TEXT SHOWN »
= = =

Subway: Convenience Takes Priority Over Customization for Catering Customers

Subway: Convenience Priority for Catering Patrons

As restaurants seek to meet consumers’ increasing expectations of omnichannel convenience, those that can bring additional dining occasions into the digital space have the opportunity to embed their offerings in more parts of consumers’ daily routines.

Quick-service restaurant (QSR) sandwich chain Subway, for one, which has nearly 40,000 restaurants worldwide, announced last month that it has redesigned its catering program with easy digital ordering options and that it has launched its offerings on corporate food solutions provider ezCater’s marketplace.

Read more: Subway Woos Corporate Crowd With Catering Relaunch

Subway Director of Catering Jenn Saunders-Haynes explained in an interview with PYMNTS how consumers’ catering needs are similar to and different from their expectations from other digital ordering categories.

= = =

SHORT TASK 1 » Rewrite the engineering model data rows from the beginning of those rows through the line containing "v(38.1, 10.16) *", replacing "myFeature" with "bracketFeature" and leaving everything else unchanged.

Stored entries:

= = =

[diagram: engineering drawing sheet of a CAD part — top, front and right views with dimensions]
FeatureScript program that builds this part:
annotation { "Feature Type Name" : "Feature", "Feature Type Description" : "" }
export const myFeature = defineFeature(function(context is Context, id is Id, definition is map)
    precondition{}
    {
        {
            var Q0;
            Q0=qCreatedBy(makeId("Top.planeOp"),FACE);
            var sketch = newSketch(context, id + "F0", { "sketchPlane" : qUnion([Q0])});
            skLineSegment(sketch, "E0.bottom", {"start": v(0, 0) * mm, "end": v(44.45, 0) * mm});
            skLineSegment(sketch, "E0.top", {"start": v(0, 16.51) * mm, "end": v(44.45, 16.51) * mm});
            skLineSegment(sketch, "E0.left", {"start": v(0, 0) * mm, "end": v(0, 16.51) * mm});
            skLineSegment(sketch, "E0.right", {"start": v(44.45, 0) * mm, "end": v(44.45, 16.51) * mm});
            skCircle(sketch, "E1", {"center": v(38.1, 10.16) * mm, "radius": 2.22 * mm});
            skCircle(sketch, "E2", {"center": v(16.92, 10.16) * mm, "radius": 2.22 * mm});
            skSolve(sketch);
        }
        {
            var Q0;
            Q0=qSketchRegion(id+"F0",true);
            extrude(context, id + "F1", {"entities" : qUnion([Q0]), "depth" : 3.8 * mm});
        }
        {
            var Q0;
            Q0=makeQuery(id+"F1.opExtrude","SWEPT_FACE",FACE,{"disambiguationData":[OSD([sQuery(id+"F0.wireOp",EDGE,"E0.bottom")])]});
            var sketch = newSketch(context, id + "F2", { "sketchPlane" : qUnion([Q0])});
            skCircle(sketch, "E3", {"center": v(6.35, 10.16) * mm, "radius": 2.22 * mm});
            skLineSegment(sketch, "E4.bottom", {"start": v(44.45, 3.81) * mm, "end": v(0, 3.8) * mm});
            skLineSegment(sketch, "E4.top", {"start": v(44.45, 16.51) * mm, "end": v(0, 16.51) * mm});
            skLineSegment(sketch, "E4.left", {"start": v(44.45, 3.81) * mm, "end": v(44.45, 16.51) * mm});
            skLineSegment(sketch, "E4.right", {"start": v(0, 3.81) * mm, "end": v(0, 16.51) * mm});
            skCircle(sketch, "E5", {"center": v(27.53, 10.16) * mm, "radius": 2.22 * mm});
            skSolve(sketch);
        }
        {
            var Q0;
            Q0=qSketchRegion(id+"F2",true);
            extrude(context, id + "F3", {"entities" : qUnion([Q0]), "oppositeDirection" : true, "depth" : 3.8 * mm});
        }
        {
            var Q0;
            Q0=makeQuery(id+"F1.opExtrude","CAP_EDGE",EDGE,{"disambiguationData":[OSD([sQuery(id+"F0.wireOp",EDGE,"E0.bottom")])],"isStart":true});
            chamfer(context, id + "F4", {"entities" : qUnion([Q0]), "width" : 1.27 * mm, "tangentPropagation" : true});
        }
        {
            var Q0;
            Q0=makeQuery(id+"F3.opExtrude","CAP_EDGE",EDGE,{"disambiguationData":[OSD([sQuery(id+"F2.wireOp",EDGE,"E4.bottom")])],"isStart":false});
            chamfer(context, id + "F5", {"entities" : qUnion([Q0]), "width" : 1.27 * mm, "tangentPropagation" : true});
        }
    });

= = =

SHORT TASK 2 » According to the article on Subway's catering program, how many restaurants does Subway have worldwide?

EXERCISE ANSWER 1 »
[diagram: engineering drawing sheet of a CAD part — top, front and right views with dimensions]
FeatureScript program that builds this part:
annotation { "Feature Type Name" : "Feature", "Feature Type Description" : "" }
export const bracketFeature = defineFeature(function(context is Context, id is Id, definition is map)
    precondition{}
    {
        {
            var Q0;
            Q0=qCreatedBy(makeId("Top.planeOp"),FACE);
            var sketch = newSketch(context, id + "F0", { "sketchPlane" : qUnion([Q0])});
            skLineSegment(sketch, "E0.bottom", {"start": v(0, 0) * mm, "end": v(44.45, 0) * mm});
            skLineSegment(sketch, "E0.top", {"start": v(0, 16.51) * mm, "end": v(44.45, 16.51) * mm});
            skLineSegment(sketch, "E0.left", {"start": v(0, 0) * mm, "end": v(0, 16.51) * mm});
            skLineSegment(sketch, "E0.right", {"start": v(44.45, 0) * mm, "end": v(44.45, 16.51) * mm});
            skCircle(sketch, "E1", {"center": v(38.1, 10.16) * mm, "radius": 2.22 * mm});

EXERCISE ANSWER 2 » Nearly 40,000.